Leonard Bernsteins Vielseitigkeit brachten die jungen Musiker in „Prelude, Fugue und Riffs“ für Klarinette und Jazz-Ensemble zum Ausdruck. Gleichwohl das Orchester sich bei diesem Stück verkleinert zeigte, präsentierte es Jazz und Broadwaystil, Anklänge an jüdischen Synagogen-„Gesang“ und dann wieder Bigband-Sound. Bei diesem Stück dominierte das Klavier und vor allem die Klarinette. Visser Liebenberg ist seit fünf Jahren beim Miagi-Youth-Orchester und experimentiert mit der Schaffung von erweiterten Klarinetten-Techniken. Die Zuhörer in der Immlinger Reithalle begeisterte er mit seinen Soli.

Den Höhepunkt des Konzerts bildete die Komposition des Dirigenten Duncan Ward. Er hat seine Suite für Orchester aus Anlass des 100. Geburtstags von Nelson Mandela „Rainbow Beats“ genannt. Eingebaut hat er traditionelle Musik Afrikas und diverse Strömungen südafrikanischer Musik. Indigene Stammesgesänge und ansteckend groovige Klänge, Rhythmus und ganz viel Seele verschmolzen gleichermaßen ineinander. Der Zuhörer glaubte, alle möglichen Klänge des Urwalds herauszuhören, von Vogelgezwitscher bis zum Schleichen oder Trampeln von mehr oder weniger wilden Tieren. Leise Streicher oder laute Bläser bis zu Paukenschlägen.
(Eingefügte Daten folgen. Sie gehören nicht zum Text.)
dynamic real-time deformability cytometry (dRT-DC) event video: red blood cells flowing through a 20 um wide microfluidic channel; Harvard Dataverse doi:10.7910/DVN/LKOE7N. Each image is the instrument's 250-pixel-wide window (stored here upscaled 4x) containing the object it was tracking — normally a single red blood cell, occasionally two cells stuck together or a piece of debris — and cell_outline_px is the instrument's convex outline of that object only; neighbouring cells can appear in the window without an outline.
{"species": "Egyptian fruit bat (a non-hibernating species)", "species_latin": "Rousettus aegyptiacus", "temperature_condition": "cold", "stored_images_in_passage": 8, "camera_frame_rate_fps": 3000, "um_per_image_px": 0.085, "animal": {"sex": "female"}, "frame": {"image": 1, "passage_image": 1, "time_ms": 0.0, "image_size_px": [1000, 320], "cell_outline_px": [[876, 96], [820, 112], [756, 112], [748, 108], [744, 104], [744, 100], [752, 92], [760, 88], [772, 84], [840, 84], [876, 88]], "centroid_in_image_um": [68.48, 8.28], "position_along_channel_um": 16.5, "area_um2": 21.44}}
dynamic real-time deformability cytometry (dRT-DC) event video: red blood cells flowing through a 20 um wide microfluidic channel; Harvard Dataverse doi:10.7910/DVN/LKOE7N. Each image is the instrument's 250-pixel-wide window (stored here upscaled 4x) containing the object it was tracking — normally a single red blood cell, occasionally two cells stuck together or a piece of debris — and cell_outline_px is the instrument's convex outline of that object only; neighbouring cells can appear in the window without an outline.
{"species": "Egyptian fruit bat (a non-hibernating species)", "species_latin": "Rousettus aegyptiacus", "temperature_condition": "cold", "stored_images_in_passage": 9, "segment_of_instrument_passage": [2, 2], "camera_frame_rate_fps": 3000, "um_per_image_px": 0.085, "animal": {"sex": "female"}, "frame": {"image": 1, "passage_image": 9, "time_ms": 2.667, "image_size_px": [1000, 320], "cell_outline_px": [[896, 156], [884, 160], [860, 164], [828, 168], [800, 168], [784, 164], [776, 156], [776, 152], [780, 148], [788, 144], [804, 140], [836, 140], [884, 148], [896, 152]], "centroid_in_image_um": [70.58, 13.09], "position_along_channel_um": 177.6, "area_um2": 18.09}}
Vielleicht war es symbolisch bei diesem Stück, dass der weiße Dirigent den Taktstock an einen farbigen abgab? Die weißen und die schwarzen Musiker gerieten immer mehr in Begeisterung und tanzten. Sie steckten das Publikum an, das immer begeisterter reagierte. Es klatschte und sang mit bei den afrikanischen Gesängen und applaudierte im Stehen. Das war genau das, was sich die Konzertbesucher von einem südafrikanischen Orchester erwartet hatten.

Duncan Ward, der sich währenddessen unter die Perkussionisten gemischt hatte, kletterte auf die Schultern seiner Musikerkollegen und zeigte auf das Porträt von Nelson Mandela auf einer Großleinwand. Eine große Hommage an den Helden Südafrikas, der in diesen Tagen seinen 100. Geburtstag gefeiert hätte.

So viel Jubel hatte die Immlinger Reithalle wohl noch nie erlebt. Auch nicht Ludwig Baumann, der am Ausgang der Halle stand. „Das ist einmalig in den 20 Jahren meines Wirkens hier“, sagte er völlig überwältigt.